Mendengarkan alunan jazz dalam dentingan piano yang begitu memukau, orang tidak akan menyangka bahwa pianis yang memainkannya masih sangat belia.
Usianya mungkin bisa terbilang muda, 12 tahun, namun keterampilannya bermain piano dalam alunan jazz sudah seperti seorang veteran jazz. Penikmat musik di Amerika, di negara mana pianis muda asal Bali ini kini menetap, begitu terpukau akan bakatnya, sehingga karyanya mendapat penghargaan dua nominasi dalam Grammy Award 2016. Ini membuatnya menjadi salah satu musisi termuda yang berhasil mendapatkan kehormatan itu. Dan jika ia menang, pianis berbakat ini akan tercatat sebagai penerima Grammy termuda. Bagi Indonesia ia telah menorehkan sejarah, sebagai warga Indonesia pertama yang masuk nominasi dalam ajang tahunan industri musik paling bergengsi di Amerika. Tidak hanya itu, Joey juga dipercaya menjadi salah satu musisi yang tampil dalam acara pada Senin (15/2) malam waktu Amerika itu, bersama sejumlah artis top kelas dunia lainnya.
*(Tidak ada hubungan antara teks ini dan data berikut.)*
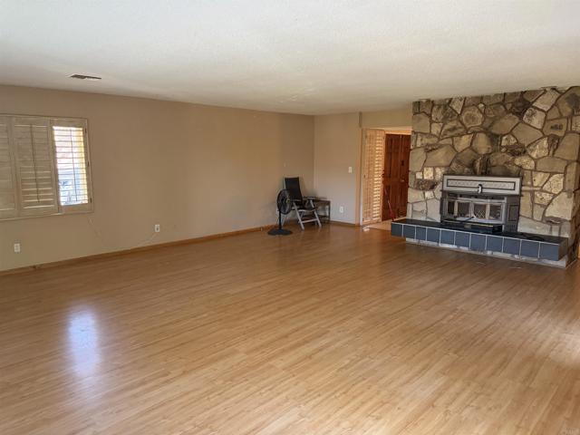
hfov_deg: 71.6
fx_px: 402
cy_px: 218
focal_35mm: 24
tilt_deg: -9.7
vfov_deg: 56.8
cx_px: 290
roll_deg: -0.3
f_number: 1.78
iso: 640
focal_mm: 6.76
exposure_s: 1/40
Kepada BeritaBenar, ia mengatakan bersyukur kepada Tuhan dan berterima kasih kepada semua pihak yang telah mendukungnya, atas apa yang telah diperolehnya.
Belajar sendiri
Lahir di Bali pada 25 Juni 2003 dari pasangan Denny Sila dan Fara Urbach Sila, Josiah Alexander Sila kecil yang dikenal sebagai Joey Alexander tumbuh mendengarkan musik-musik jazz koleksi sang Ayah. Bakat musiknya mulai terlihat pada usia enam tahun, ketika ia diberikan sebuah keyboard oleh orangtuanya untuk menyalurkan energi sang putra yang tidak pernah habis. Joey kecil adalah seorang anak yang hiperaktif.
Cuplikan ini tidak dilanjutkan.